LokiProcessTooManyRestarts #
A loki process had too many restarts (target {{ $labels.instance }})
Alert Rule
alert: LokiProcessTooManyRestarts
annotations:
description: |-
A loki process had too many restarts (target {{ $labels.instance }})
VALUE = {{ $value }}
LABELS = {{ $labels }}
runbook: https://srerun.github.io/prometheus-alerts/runbooks/loki-internal/lokiprocesstoomanyrestarts/
summary: Loki process too many restarts (instance {{ $labels.instance }})
expr: changes(process_start_time_seconds{job=~".*loki.*"}[15m]) > 2
for: 0m
labels:
severity: warning
Here is the runbook for the Prometheus alert rule “LokiProcessTooManyRestarts”:
Meaning #
The “LokiProcessTooManyRestarts” alert is triggered when a Loki process restarts more than 2 times within a 15-minute window. This indicates that the Loki process is experiencing instability or issues that are causing it to restart frequently.
Impact #
The impact of this alert is that Loki may not be able to collect and store log data correctly, leading to gaps in log data and potential issues with log-based alerting and monitoring. This can also lead to increased latency and decreased performance in the logging pipeline.
Diagnosis #
To diagnose the issue, follow these steps:
- Check the Loki process logs for errors or exceptions that may be causing the restarts.
- Verify that the Loki configuration is correct and that there are no issues with the underlying infrastructure (e.g. disk space, network connectivity).
- Check the system metrics (e.g. CPU, memory, disk usage) to see if there are any resource constraints that may be contributing to the restarts.
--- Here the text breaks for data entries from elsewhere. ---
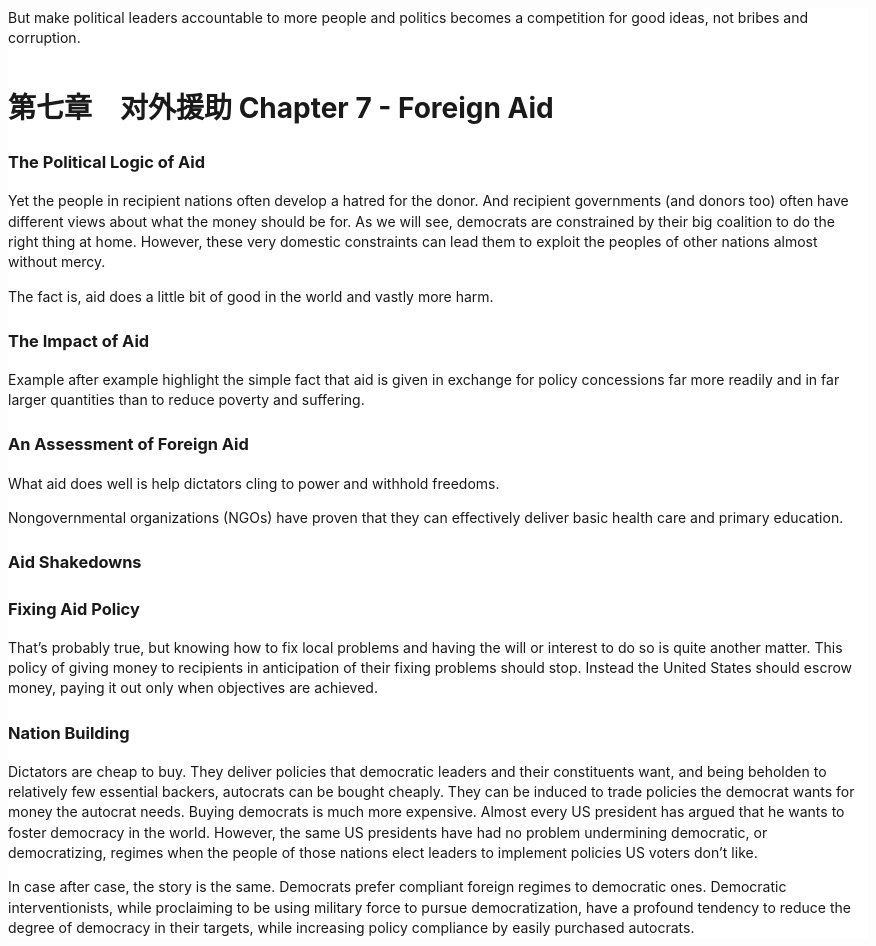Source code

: But make political leaders accountable to more
people and politics becomes a competition for good ideas, not bribes and corruption.

# 第七章　对外援助 Chapter 7 - Foreign Aid

### The Political Logic of Aid

Yet the people in recipient nations often develop a hatred for the donor. And recipient governments (and donors too) often
have different views about what the money should be for. As we will see, democrats are constrained by their big coalition to do the right thing at home.
However, these very domestic constraints can lead them to exploit the peoples of other nations almost without mercy.

The fact is, aid does a little bit of good in the world and vastly more harm.

### The Impact of Aid

Example after example highlight the simple fact that aid is given in exchange for policy concessions far more readily and in far larger quantities than to
reduce poverty and suffering.

### An Assessment of Foreign Aid

What aid does well is help dictators cling to power and withhold freedoms.

Nongovernmental organizations (NGOs) have proven that they can effectively deliver basic health care and primary education.

### Aid Shakedowns

### Fixing Aid Policy

That’s probably true, but knowing how to fix local problems and having the will or interest to
do so is quite another matter. This policy of giving money to recipients in anticipation of their fixing problems should stop. Instead the United States
should escrow money, paying it out only when objectives are achieved.

### Nation Building

Dictators are cheap to buy. They deliver policies that democratic leaders and their
constituents want, and being beholden to relatively few essential backers, autocrats can be bought cheaply. They can be induced to trade policies the
democrat wants for money the autocrat needs. Buying democrats is much more expensive. Almost every US president has argued that he wants to foster
democracy in the world. However, the same US presidents have had no problem undermining democratic, or democratizing, regimes when the people of
those nations elect leaders to implement policies US voters don’t like.

In case after case, the story is the same. Democrats prefer compliant foreign regimes to democratic ones. Democratic interventionists, while
proclaiming to be using military force to pursue democratization, have a profound tendency to reduce the degree of democracy in their targets, while
increasing policy compliance by easily purchased autocrats.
- Check the Loki process status and verify that it is running correctly.
Mitigation #
To mitigate the issue, follow these steps:
- Restart the Loki process and verify that it is running correctly.
- Check and update the Loki configuration to ensure that it is correct and up-to-date.
- Investigate and resolve any underlying infrastructure issues (e.g. disk space, network connectivity).
- Consider increasing the resources allocated to the Loki process (e.g. increasing the available memory or CPU).
- Implement additional logging and monitoring to detect and alert on Loki process restarts.
Note: For more detailed steps and troubleshooting guides, please refer to the Loki documentation and the referenced runbook URL.